▶ _The problem_: I would like each line of the data that holds the word "RIFAR" copied out.

▶ _Exercise data_:
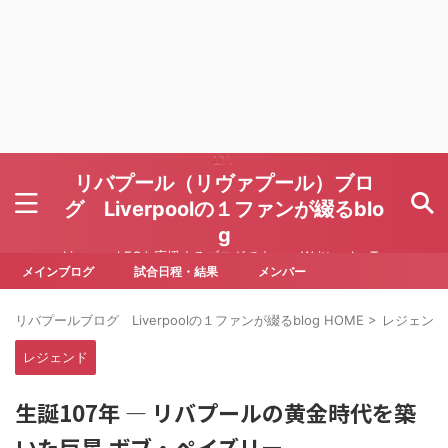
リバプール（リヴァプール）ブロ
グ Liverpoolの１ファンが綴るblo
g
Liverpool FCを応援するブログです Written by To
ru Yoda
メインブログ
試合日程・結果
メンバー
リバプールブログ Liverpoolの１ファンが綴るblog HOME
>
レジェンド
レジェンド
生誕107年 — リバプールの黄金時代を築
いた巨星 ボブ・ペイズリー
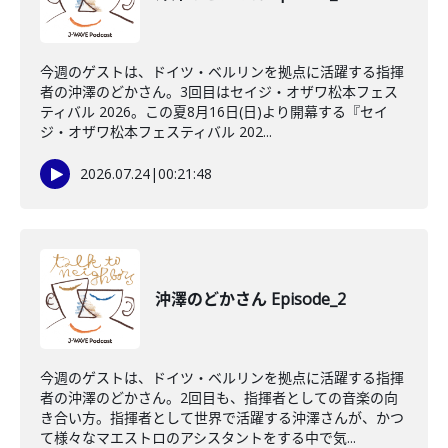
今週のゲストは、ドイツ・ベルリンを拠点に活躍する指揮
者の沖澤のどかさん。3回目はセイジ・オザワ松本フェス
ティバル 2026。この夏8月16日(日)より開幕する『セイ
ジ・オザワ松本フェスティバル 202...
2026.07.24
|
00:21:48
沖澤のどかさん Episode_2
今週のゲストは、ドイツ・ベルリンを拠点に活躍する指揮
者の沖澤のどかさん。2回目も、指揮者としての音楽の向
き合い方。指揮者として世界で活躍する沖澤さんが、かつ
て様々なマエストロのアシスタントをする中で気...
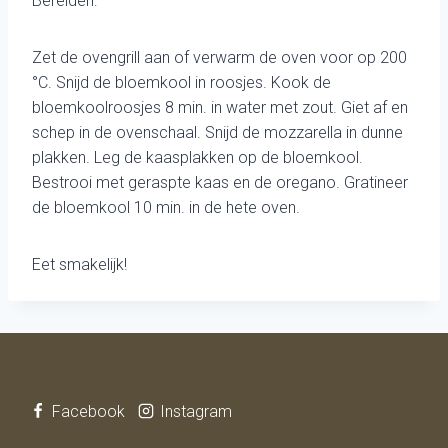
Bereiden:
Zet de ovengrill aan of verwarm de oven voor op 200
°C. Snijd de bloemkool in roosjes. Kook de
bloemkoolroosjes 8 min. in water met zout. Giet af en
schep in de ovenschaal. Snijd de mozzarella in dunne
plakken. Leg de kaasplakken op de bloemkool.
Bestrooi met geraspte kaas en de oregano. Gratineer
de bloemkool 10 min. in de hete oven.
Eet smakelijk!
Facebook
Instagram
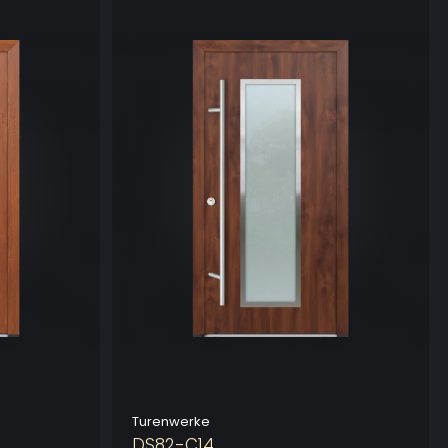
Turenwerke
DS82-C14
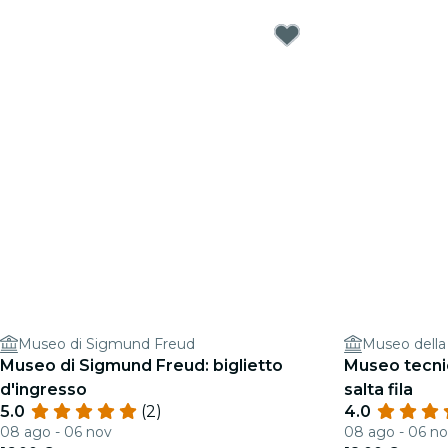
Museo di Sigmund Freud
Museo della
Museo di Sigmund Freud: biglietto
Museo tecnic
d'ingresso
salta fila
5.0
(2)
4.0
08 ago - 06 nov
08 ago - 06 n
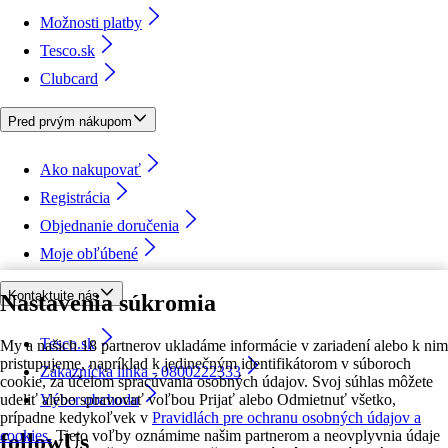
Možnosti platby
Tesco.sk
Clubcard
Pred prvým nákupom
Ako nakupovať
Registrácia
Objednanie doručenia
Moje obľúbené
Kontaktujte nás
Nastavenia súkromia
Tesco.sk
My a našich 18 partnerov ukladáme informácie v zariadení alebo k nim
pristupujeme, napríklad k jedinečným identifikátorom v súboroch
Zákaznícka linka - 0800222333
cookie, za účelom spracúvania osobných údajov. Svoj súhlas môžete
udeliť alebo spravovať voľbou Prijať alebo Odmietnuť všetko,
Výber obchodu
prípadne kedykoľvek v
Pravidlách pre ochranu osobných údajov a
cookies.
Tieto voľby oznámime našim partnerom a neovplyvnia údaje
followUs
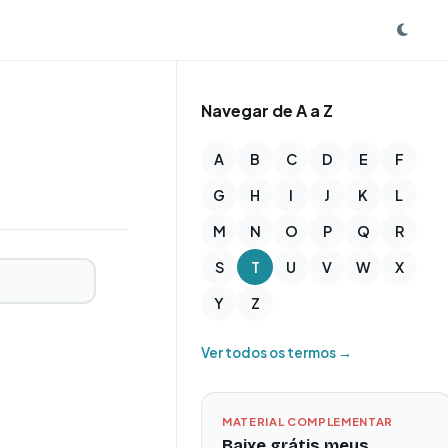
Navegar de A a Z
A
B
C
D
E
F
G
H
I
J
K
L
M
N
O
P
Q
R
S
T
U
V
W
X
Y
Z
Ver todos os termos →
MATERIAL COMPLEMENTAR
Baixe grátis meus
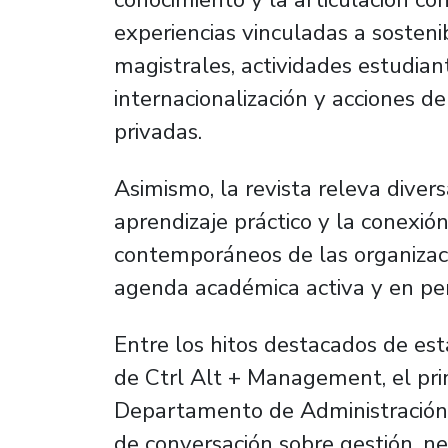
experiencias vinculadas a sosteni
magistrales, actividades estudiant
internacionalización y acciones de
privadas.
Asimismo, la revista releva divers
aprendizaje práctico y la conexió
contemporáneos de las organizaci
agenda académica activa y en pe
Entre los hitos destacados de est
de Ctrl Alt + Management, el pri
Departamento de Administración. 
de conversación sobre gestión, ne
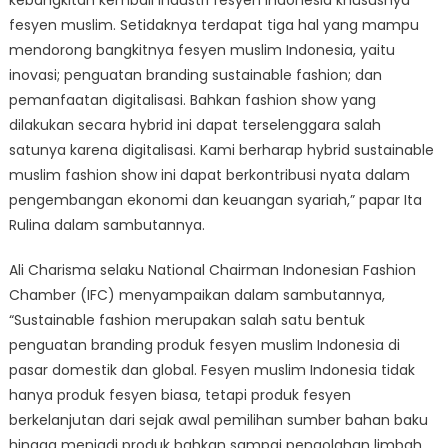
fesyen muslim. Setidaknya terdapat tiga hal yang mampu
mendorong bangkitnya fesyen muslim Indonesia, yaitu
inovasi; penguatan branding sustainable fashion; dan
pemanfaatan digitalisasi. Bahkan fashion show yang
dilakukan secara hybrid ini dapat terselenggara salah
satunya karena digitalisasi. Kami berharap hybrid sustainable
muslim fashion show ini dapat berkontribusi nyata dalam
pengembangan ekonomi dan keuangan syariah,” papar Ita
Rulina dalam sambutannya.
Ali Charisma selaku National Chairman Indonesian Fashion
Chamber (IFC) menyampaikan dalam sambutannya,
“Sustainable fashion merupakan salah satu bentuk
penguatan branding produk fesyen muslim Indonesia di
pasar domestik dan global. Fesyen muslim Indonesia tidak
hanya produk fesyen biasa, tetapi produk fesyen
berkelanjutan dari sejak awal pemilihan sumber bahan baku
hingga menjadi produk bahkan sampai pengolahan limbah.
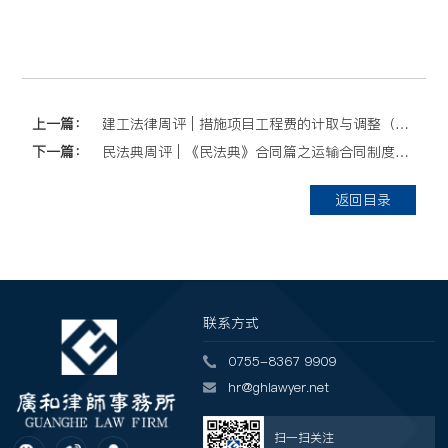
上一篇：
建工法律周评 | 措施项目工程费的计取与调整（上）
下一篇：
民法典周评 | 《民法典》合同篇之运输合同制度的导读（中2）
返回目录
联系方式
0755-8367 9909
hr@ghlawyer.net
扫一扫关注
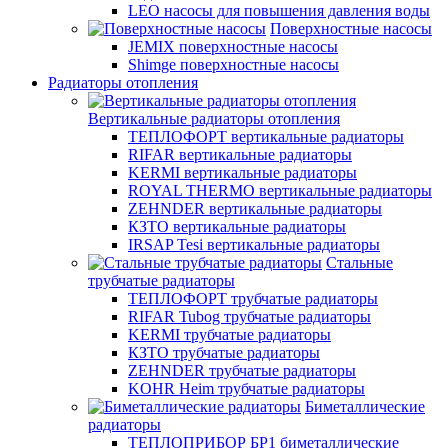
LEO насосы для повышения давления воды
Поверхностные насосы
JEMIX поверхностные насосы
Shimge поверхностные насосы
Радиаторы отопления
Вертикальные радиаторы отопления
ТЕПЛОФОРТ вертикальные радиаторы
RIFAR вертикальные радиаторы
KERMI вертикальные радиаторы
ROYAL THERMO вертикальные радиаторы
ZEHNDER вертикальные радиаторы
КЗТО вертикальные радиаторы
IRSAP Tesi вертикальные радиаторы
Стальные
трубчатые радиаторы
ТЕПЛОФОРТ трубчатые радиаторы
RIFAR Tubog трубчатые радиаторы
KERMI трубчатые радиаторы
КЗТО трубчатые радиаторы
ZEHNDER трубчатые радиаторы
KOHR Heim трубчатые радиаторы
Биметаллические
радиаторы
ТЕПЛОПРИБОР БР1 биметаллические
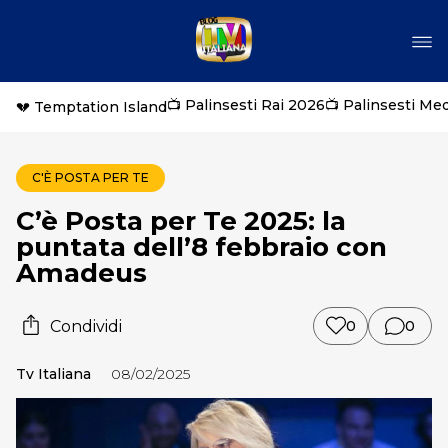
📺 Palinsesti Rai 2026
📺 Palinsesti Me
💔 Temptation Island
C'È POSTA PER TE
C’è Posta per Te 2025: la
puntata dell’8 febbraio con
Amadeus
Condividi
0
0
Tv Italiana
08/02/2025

▶ _Written response_:
RIFAR вертикальные радиаторы
RIFAR Tubog трубчатые радиаторы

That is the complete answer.